(DATA FOR THE TASK)

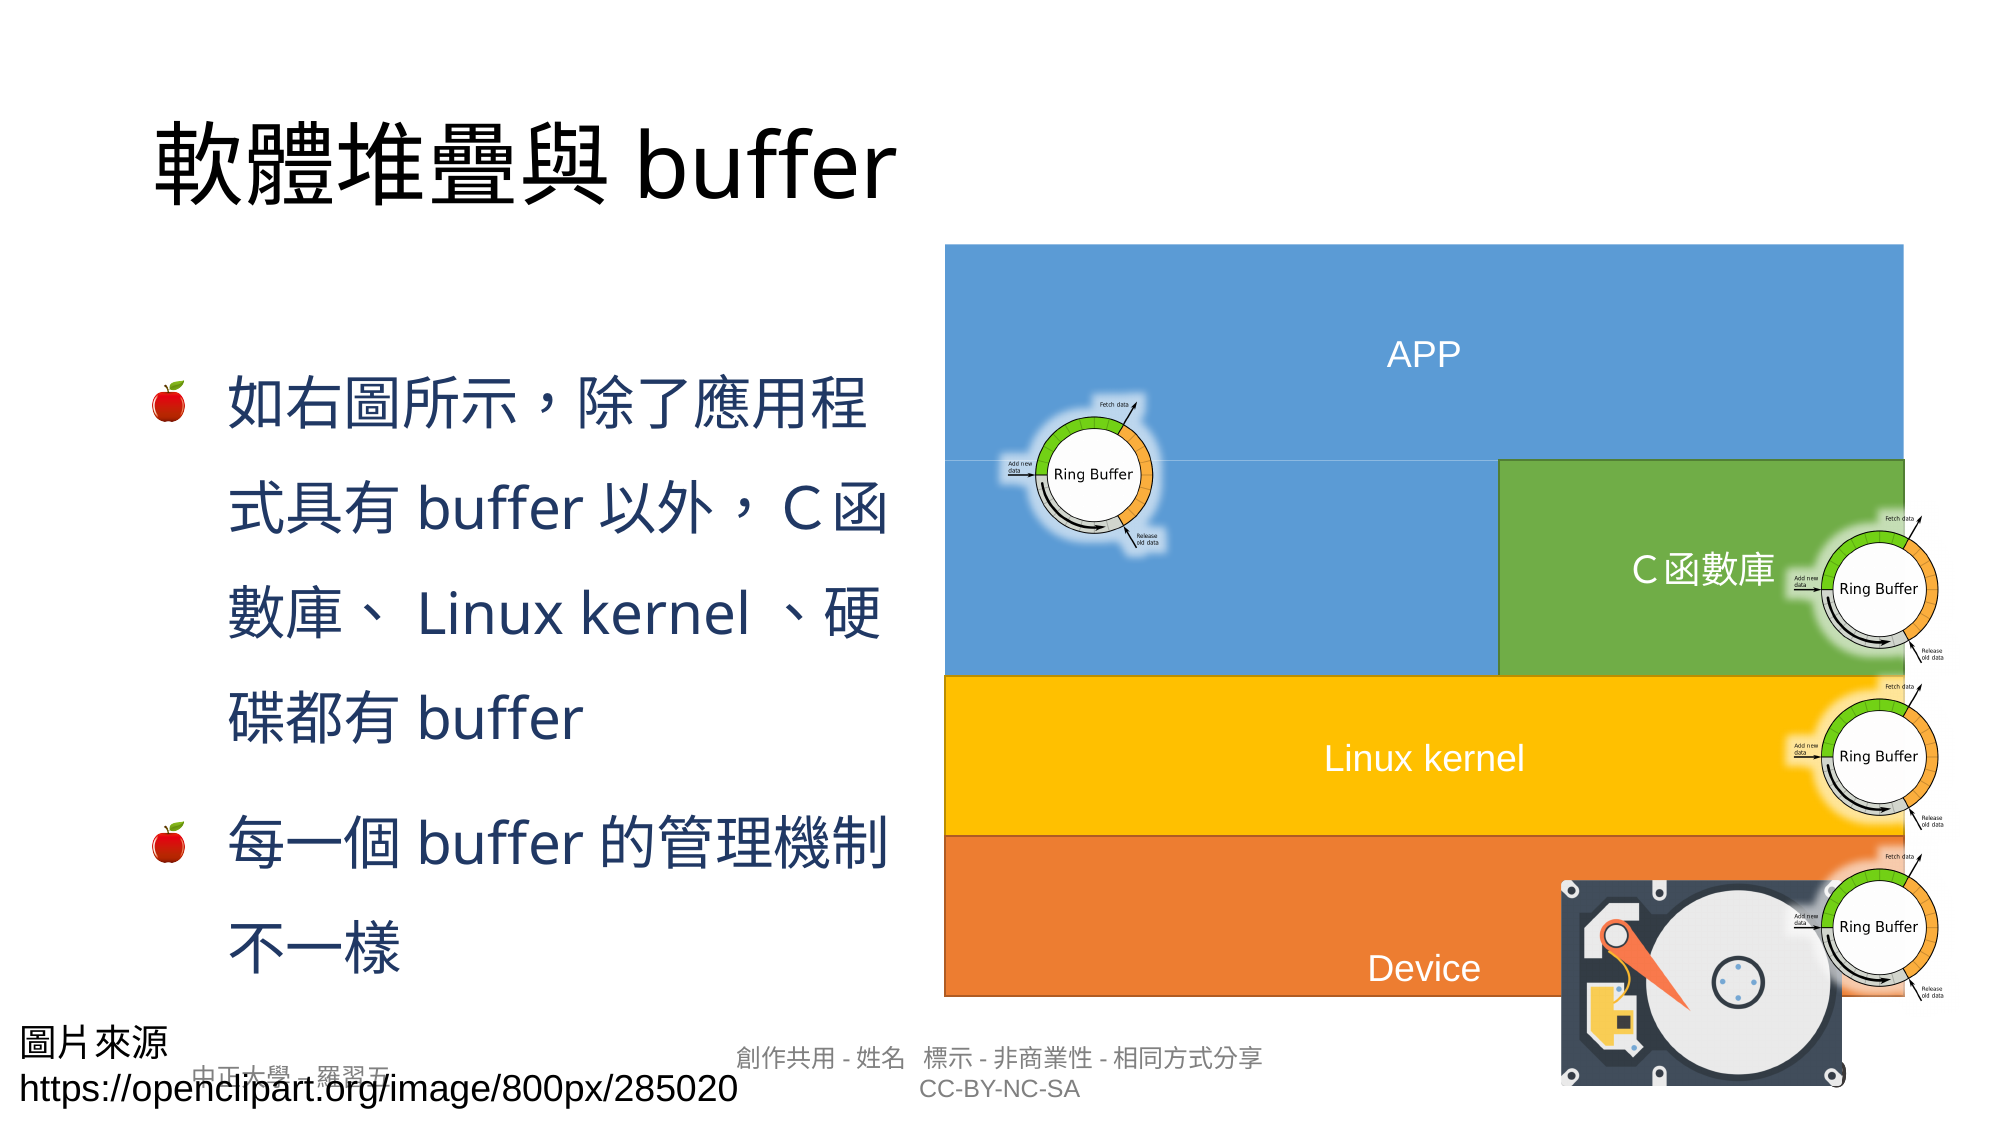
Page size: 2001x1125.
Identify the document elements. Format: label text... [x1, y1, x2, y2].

list 如右圖所示，除了應用程式具有buffer以外，Ｃ函數庫、Linux kernel、硬碟都有buffer 每一個buffer的管理機制不一樣 [137, 299, 918, 1014]
picture [152, 821, 194, 863]
title 軟體堆疊與buffer [137, 59, 1863, 278]
text_box 圖片來源 https://openclipart.org/image/800px/285020 [4, 1012, 754, 1117]
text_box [945, 244, 1949, 1086]
picture [152, 380, 194, 422]
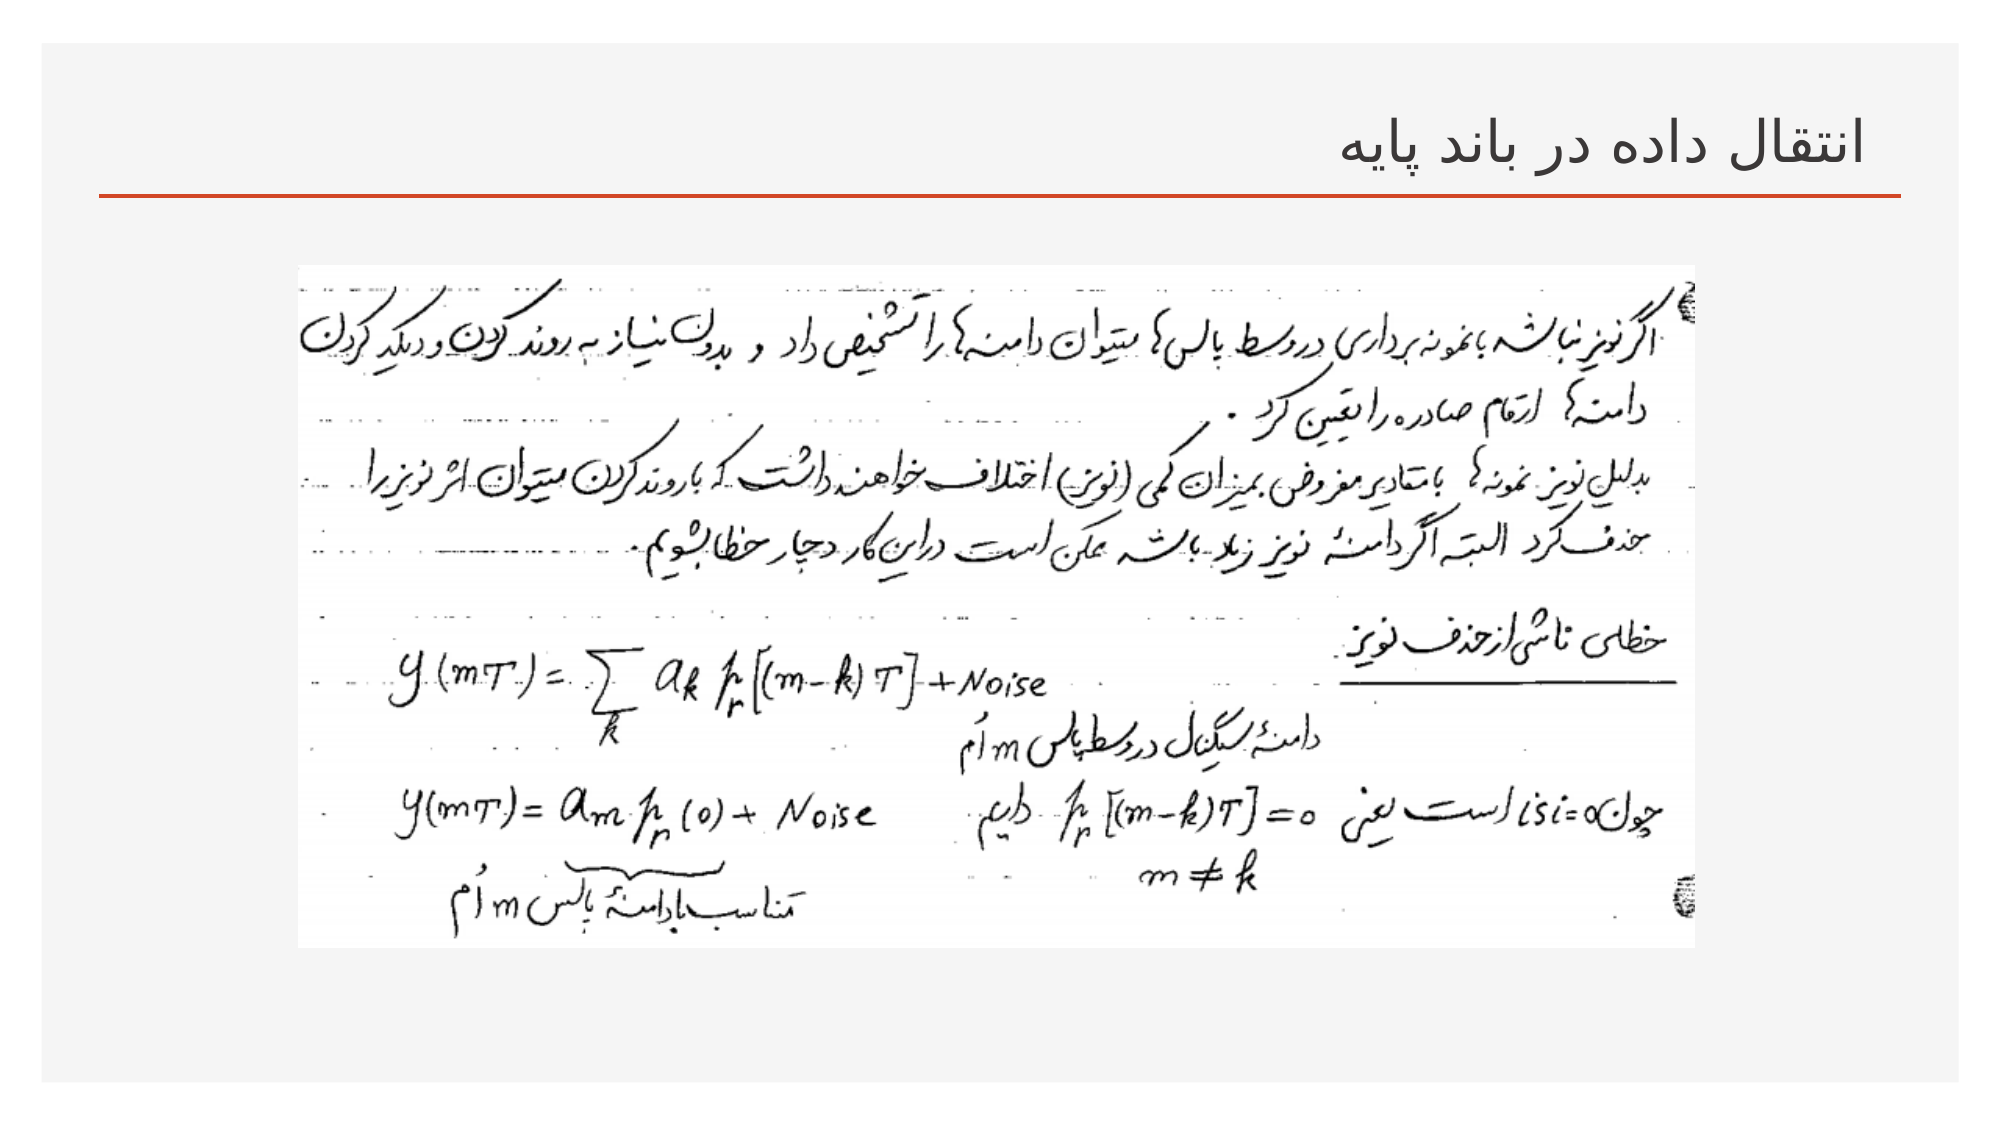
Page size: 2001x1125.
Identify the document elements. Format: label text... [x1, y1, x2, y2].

(End DATA FOR THE TASK)

ACTIVITY: Quote all of the entries word for word, omitting any pictures.

PROBLEM SOLUTION:
Page size: 2001x1125.
Identify the document elements. Format: label text... [x1, y1, x2, y2].

list 如右圖所示，除了應用程式具有buffer以外，Ｃ函數庫、Linux kernel、硬碟都有buffer 每一個buffer的管理機制不一樣 [137, 299, 918, 1014]
picture [152, 821, 194, 863]
title 軟體堆疊與buffer [137, 59, 1863, 278]
text_box 圖片來源 https://openclipart.org/image/800px/285020 [4, 1012, 754, 1117]
text_box [945, 244, 1949, 1086]
picture [152, 380, 194, 422]
Page size: 2001x1125.
Identify the document elements. Format: label text... [x1, y1, x2, y2].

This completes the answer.